Re: comments on latest MIME drafts

I'll also note that the MIME term "character set" is NOT the same
thing as the ISO term "coded character set".


What is the difference?

The RFC1345, where many MIME charsets are defined, follows ISO
terminology closely, and has the following definition of "charset":

   The ISO definition of the term "coded character set" is as follows:
   "A set of unambiguous rules that establishes a character set and the
   one-to-one relationship between the characters of the set and their
   coded representation." and this definition may be subject to
   different interpretations.

RFC 1345 is not a standards-track document, and is therefore
irrelevant to this discussion.  The RFC 1521 definition holds.


Not only does this RFC1345 definition disagree with the MIME definition of
character set, it also disagrees with the definition of "coded character set"
in "Character Sets Considered Harmful" (draft-ietf-html-charset-harmful-00.txt,
or simply CCH for the rest of this message).

CCH's definition of "coded character set" is as follows:

coded character set
     A function whose domain is a subset of the integers, and whose
     range is a set of characters.
 
It should be obvious that this is a completely different beast from Keld's, but
in case it isn't, the key difference is Keld's definition calls for a 1:1
mapping from characters to a coded representation.
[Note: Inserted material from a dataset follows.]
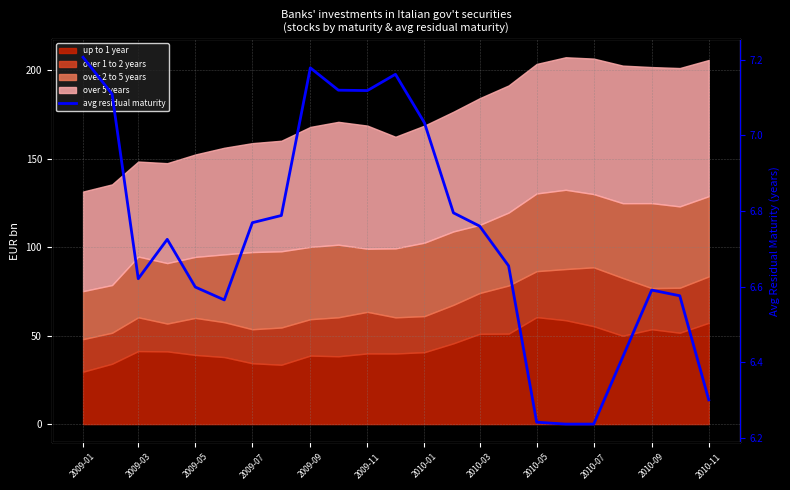

What value does the data have at 2010-01?

7.0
This doesn't allow for
characters with more than one coded representation. The CCH definition operates
in the other direction, saying that each integer in the set must map into a
character.

CCH is an attempt to arrive at consistent terminology for future IETF use. This
document's terminology is derived from a variety of sources, including ISO
specifications. (I don't know specifically where Keld's definition comes from.
It is quite possible that it originates in the ISO as well, since ISO
terminology is known to be inconsistent.)
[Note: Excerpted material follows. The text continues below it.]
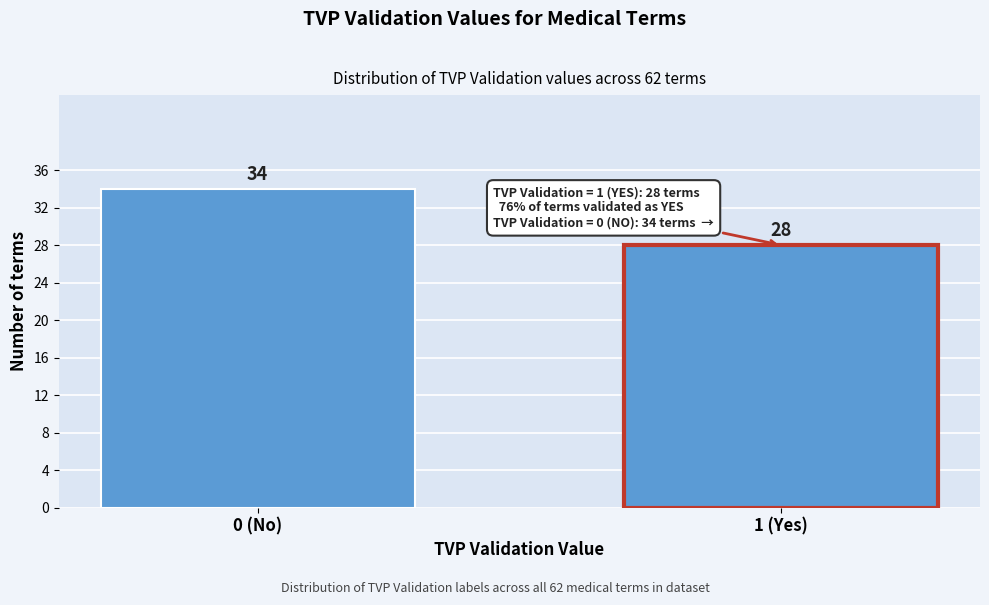

Reading left to right, list all the values displayed in this chart.

34	28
According to CCH, MIME's "character sets" should have been called "character
encoding schemes" or, more simply, "character encodings". We didn't do this and
it is now too late to change in MIME. There is already a note about this
specific discrepancy in the MIME definition of a character set.
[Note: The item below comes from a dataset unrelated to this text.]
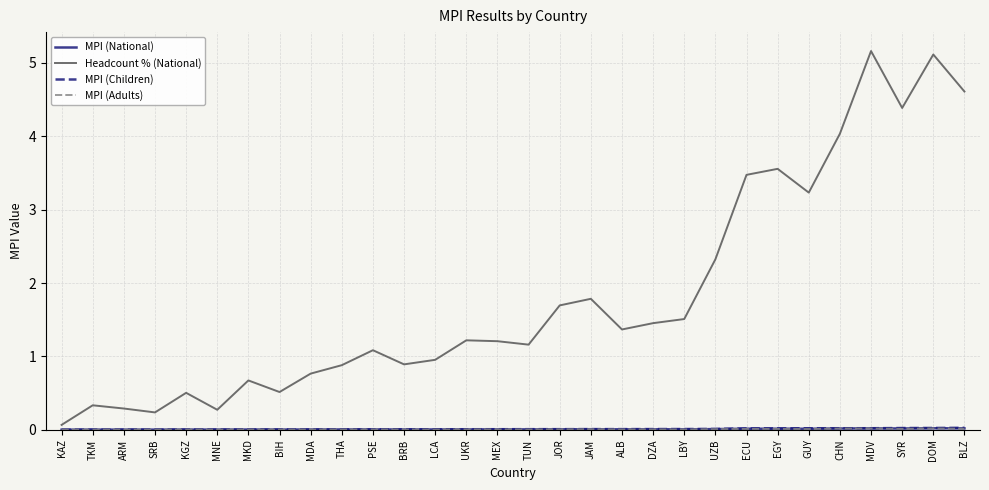

What is the difference between the Headcount % (National) values at BIH and MKD?

0.2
MIME does not require that there be a one-to-one relationship between
characters and their coded representation; it requires only that there
be a unique mapping *from* the coded representation of a sequence of
characters to those characters.


Quite correct, but this also glosses over the distinction between the CCH set
of integers and the sequence of octets in MIME. These are NOT the same --
mappings between them may exist, but they are still very different things.

Put another way, the CCH "character encoding scheme" and MIME's
"character set" give you all you need to get from octets to
characters. A coded character set only goes part way -- it gets you from
integers to characters, but you first have to get from octets to
integers.

                                Ned